リンク先は実名でブログを書くことのメリットあるいは意義について,ビジネス上どんな意味があるのかという観点から書かれた記事ですね.挨拶代わり,自己紹介代わりのブログを作って何かを書く,というのは確かに見知らぬ相手への情報提供手段として有効であるように思えます.自分の考えや問題意識,興味のあることなどを綴ったものを読んでもらって,そこからさらに興味を持ってもらうという方向に進めれば,有意義な出会いがあるかもしれません.
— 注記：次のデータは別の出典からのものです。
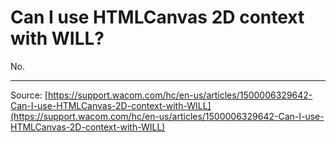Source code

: # Can I use HTMLCanvas 2D context with WILL?

No.

---
Source: [https://support.wacom.com/hc/en-us/articles/1500006329642-Can-I-use-HTMLCanvas-2D-context-with-WILL](https://support.wacom.com/hc/en-us/articles/1500006329642-Can-I-use-HTMLCanvas-2D-context-with-WILL)
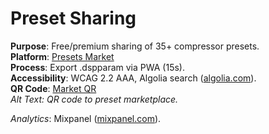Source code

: # Preset Sharing
**Purpose**: Free/premium sharing of 35+ compressor presets.  
**Platform**: [Presets Market](https://github.com/necrotronics/presets-market)  
**Process**: Export .dspparam via PWA (15s).  
**Accessibility**: WCAG 2.2 AAA, Algolia search ([algolia.com](https://www.algolia.com)).  
**QR Code**: [Market QR](https://chart.googleapis.com/chart?cht=qr&chs=100x100&chl=https://github.com/necrotronics/presets-market)  
*Alt Text: QR code to preset marketplace.*  

*Analytics*: Mixpanel ([mixpanel.com](https://mixpanel.com)).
リンク先の記事で書かれているのが「コミュニケーションツールとしてのメールやブログ活用」というテーマに基づいた講演での話であり,そのことに興味のある学生さんたちが参加していたということを踏まえた上で,しかし,いくつか同意できない点もあって,それは「ビビリ」という言葉への違和感ですが,以下ではそれについて書きます.

実名は名誉や責任の根拠たり得ない

筆者は"実名か?ハンドルネームか?"の箇所で「実名で発信することで,自らの名誉を賭けた情報発信が求められますし,責任も伴います。」と書いていますが,これは本当でしょうか.またGoogleの及川氏は米国では顔写真を載せて実名でブログ発信するのが常識であり,ネットで検索した時に名前が見つからないようでは,存在していないに等しいと言っていますが,だからどうしたという気もします.実名で書いていない人が自分の名誉や責任を放棄しているのかといえばそんなことはないし,実名・顔写真付きで書いていても無責任に適当なことを書く人もいます.そもそも書かれているのが実名であり,本人の顔写真だという証拠がどこにも存在しません.ディスプレイに表示されているのは単なる文字列や光点の集合であって,その人の名誉や責任を担保する根拠たり得ないものです.

にも関わらず「実名」を重要視するのは何故か

著者は「一般人がブログを実名で書き始めてすぐに衆人環視の状況に置かれるとは考えられない」と述べています.しかし問題は「衆人環視という状況が実際にあるかどうか」ではなく,フーコーが『監獄の誕生』の中で取り上げている一望監視施設(パノプティコン)に似た状況がウェブにあることだと考えるべきです.つまり,見られているかどうかがわからない状況でどう振る舞うべきかを内面化した従順な身体,これを獲得した学生たちが筆者の目の前にいて,筆者はその身体に向けて「監視塔にいる人は良い人だ」と言っているわけです.監視者にもいろんな人がいて,実は好意を持ってみてくれている人がいるかもしれない.そういう人たちとコミュニケーションをとれないのは損だと.ですが,実は筆者もパノプティコンの拘禁者の一人のはずで,そうすると彼が主張する実名ブログというのは「拘禁者同士でのやりとりをする担保が欲しい」ということに向かっているように見えます.つまり監視者とのやりとりではなく拘禁者同士でのやりとりを志向しつつ,「実名」という担保にならない担保を要求しないと回線をつなげないという意味では同じ「ビビリ」なわけで,程度問題に過ぎません.もちろんこの中には私たちも含まれるはずです.

「実名」じゃなくてもいいはずだ

ということで「みんなビビリなんじゃないか」ということが確認できた(ことにしておく)わけですが,そうするとどんなことが考えられるでしょうか.筆者は相手とのコミュニケーションのためには「実名」という担保が必要だと主張していましたが,私はそうは思いません.もちろん,「「ビビリ」同士でのコミュニケーションには担保が必要だ」と言い続けることもできるはずですが,その担保が「実名ブログ」である必然性はありません.ハーバマス流に言えば,誰が言っているのかなんてことは何の意味も持たないわけで,相手とのコミュニケーションを重視するのであれば何が言われているのかを問題にする必要があります.そして名誉や責任は他者との,そういったやりとりの直中に在るもののはずです.とすれば記事にあったような講演や講座でやるべきなのは,何が言われているのかをよりどころにして相手と対話をつないで行くにはどうしたらいいのかを考えること.そのためのツールに何を選択するのかはブログでもいいしメールでもいいし,実名を使うのか使わないのかも含めて人それぞれに違って良いはずです.「ビビリ」なんて言葉を使って同じやり方に誘導することが目的になるのはあまりおもしろくないと思いませんか.